Nothing could better illustrate why discrediting that paper might be seen as critical to the future prospects of GM crops in France, and to maintaining investments in GM related research.

Finally, there is one other reason for extreme caution about the academies' statement on Seralini's paper. And that is that even science academies that might seem far removed from agricultural biotechnology or wider commercial interests may not have as disinterested a perspective as one might imagine.

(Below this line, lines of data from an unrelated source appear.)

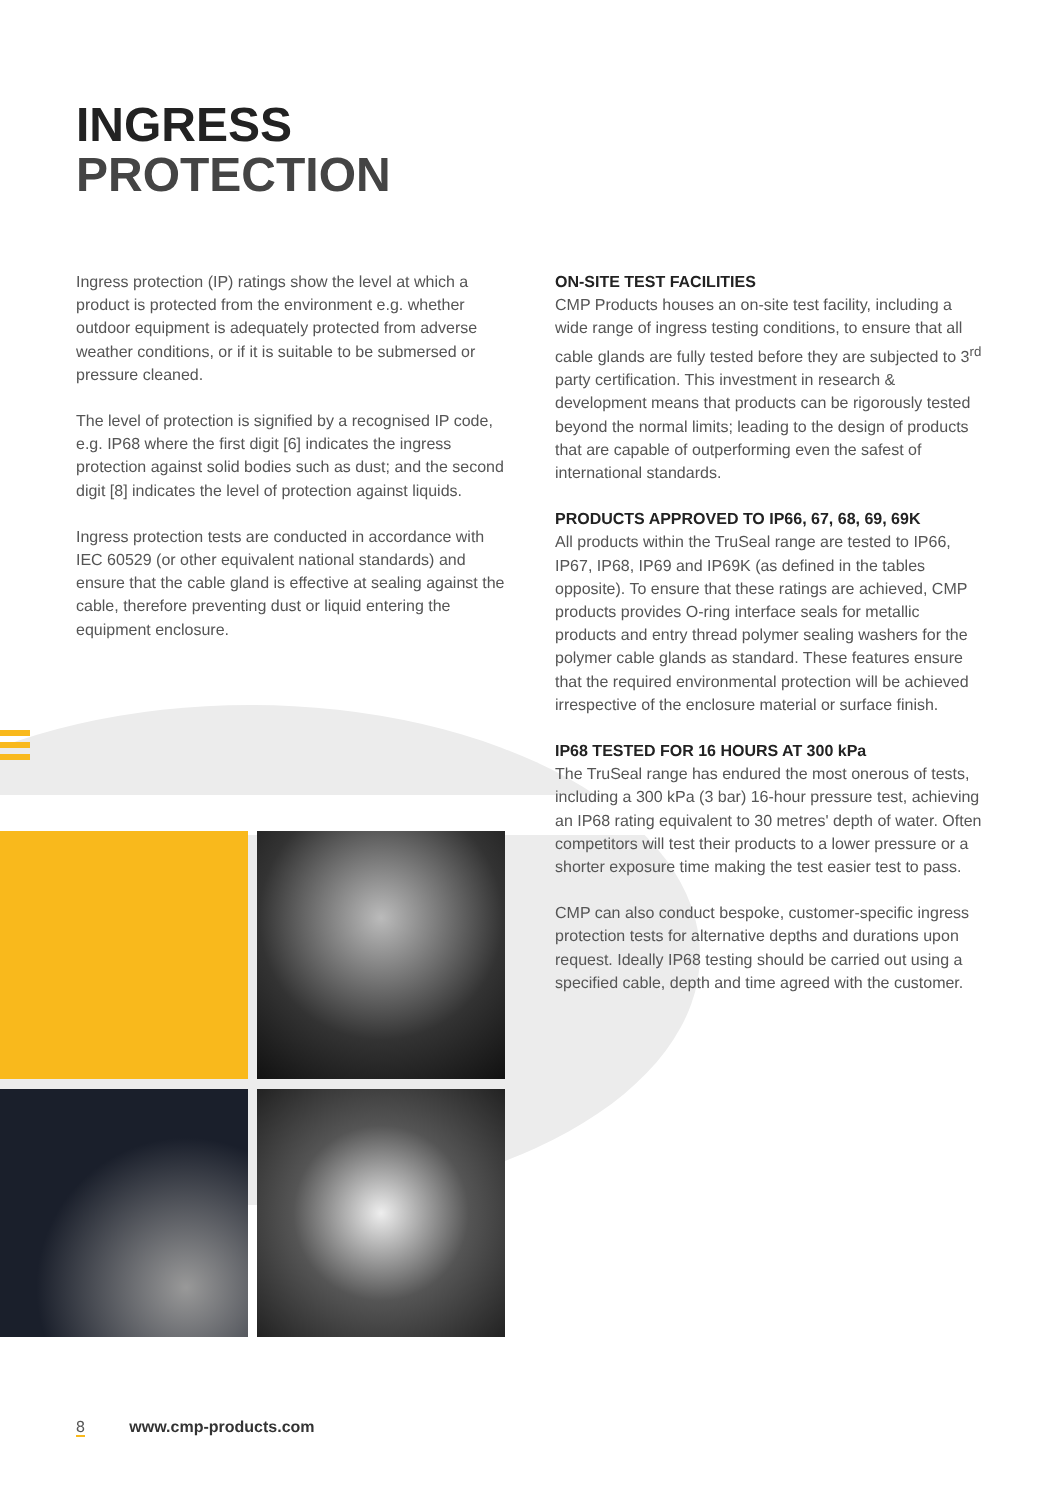INGRESS
PROTECTION
Ingress protection (IP) ratings show the level at which a product is protected from the environment e.g. whether outdoor equipment is adequately protected from adverse weather conditions, or if it is suitable to be submersed or pressure cleaned.
The level of protection is signified by a recognised IP code, e.g. IP68 where the first digit [6] indicates the ingress protection against solid bodies such as dust; and the second digit [8] indicates the level of protection against liquids.
Ingress protection tests are conducted in accordance with IEC 60529 (or other equivalent national standards) and ensure that the cable gland is effective at sealing against the cable, therefore preventing dust or liquid entering the equipment enclosure.
ON-SITE TEST FACILITIES
CMP Products houses an on-site test facility, including a wide range of ingress testing conditions, to ensure that all cable glands are fully tested before they are subjected to 3<sup>rd</sup> party certification. This investment in research & development means that products can be rigorously tested beyond the normal limits; leading to the design of products that are capable of outperforming even the safest of international standards.
PRODUCTS APPROVED TO IP66, 67, 68, 69, 69K
All products within the TruSeal range are tested to IP66, IP67, IP68, IP69 and IP69K (as defined in the tables opposite). To ensure that these ratings are achieved, CMP products provides O-ring interface seals for metallic products and entry thread polymer sealing washers for the polymer cable glands as standard. These features ensure that the required environmental protection will be achieved irrespective of the enclosure material or surface finish.
IP68 TESTED FOR 16 HOURS AT 300 kPa
The TruSeal range has endured the most onerous of tests, including a 300 kPa (3 bar) 16-hour pressure test, achieving an IP68 rating equivalent to 30 metres' depth of water. Often competitors will test their products to a lower pressure or a shorter exposure time making the test easier test to pass.
CMP can also conduct bespoke, customer-specific ingress protection tests for alternative depths and durations upon request. Ideally IP68 testing should be carried out using a specified cable, depth and time agreed with the customer.
8 www.cmp-products.com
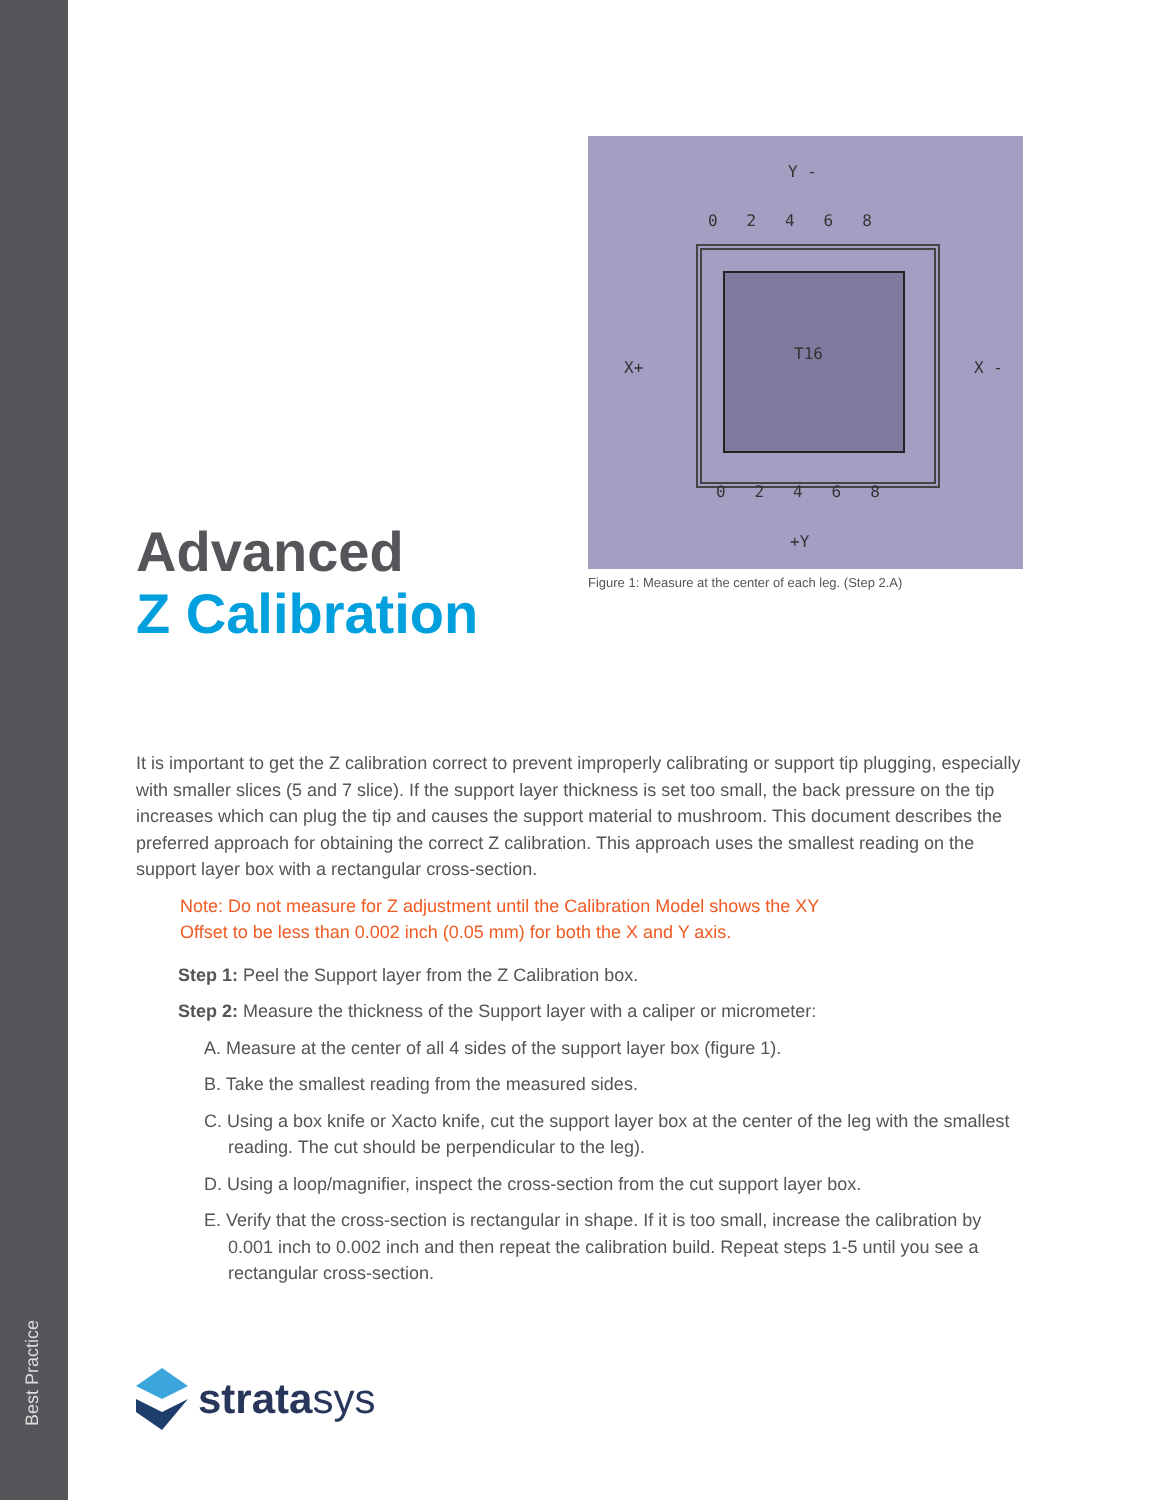Best Practice
Advanced
Z Calibration
Y -
0 2 4 6 8
X+
T16
X -
0 2 4 6 8
+Y
Figure 1: Measure at the center of each leg. (Step 2.A)
It is important to get the Z calibration correct to prevent improperly calibrating or support tip plugging, especially with smaller slices (5 and 7 slice). If the support layer thickness is set too small, the back pressure on the tip increases which can plug the tip and causes the support material to mushroom. This document describes the preferred approach for obtaining the correct Z calibration. This approach uses the smallest reading on the support layer box with a rectangular cross-section.
Note: Do not measure for Z adjustment until the Calibration Model shows the XY
Offset to be less than 0.002 inch (0.05 mm) for both the X and Y axis.
Step 1: Peel the Support layer from the Z Calibration box.
Step 2: Measure the thickness of the Support layer with a caliper or micrometer:
A. Measure at the center of all 4 sides of the support layer box (figure 1).
B. Take the smallest reading from the measured sides.
C. Using a box knife or Xacto knife, cut the support layer box at the center of the leg with the smallest reading. The cut should be perpendicular to the leg).
D. Using a loop/magnifier, inspect the cross-section from the cut support layer box.
E. Verify that the cross-section is rectangular in shape. If it is too small, increase the calibration by 0.001 inch to 0.002 inch and then repeat the calibration build. Repeat steps 1-5 until you see a rectangular cross-section.
stratasys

In her article on the AFBV, Marie Monique Robin notes how its President, Marc Fellous, in his attacks on those raising concerns about GM foods, claims the support of the Academy of Medicine. Robin points out that the Academy in a report that was published in 1996, and which was adopted unanimously, stubbornly supported the safety of asbestos. At that point asbestos had been classified as a human carcinogen by the International Agency for Research on Cancer, an extension of the World Health Organization, for nearly a decade. And within a year of the Academy's report, the French government moved to ban it permanently. Robin also points the finger at the Academy over other health scandals that have rocked France in the last twenty years

In relation to GM, Robin notes that the Academy at a meeting in late 2002 on the issue of GM labelling concluded: "The total requirement of labelling and traceability may well result in disastrous commercial consequences." Robin finds it revealing that the focus of the Academy of Medicine was not on health issues but on "trade implications," suggesting they are more concerned with the private interests of industry than the health of consumers.

On the evidence available, it does not seem unreasonable to suggest that a similar concern over "commercial consequences" may have also played a critical part in shaping the academies' response to Seralini.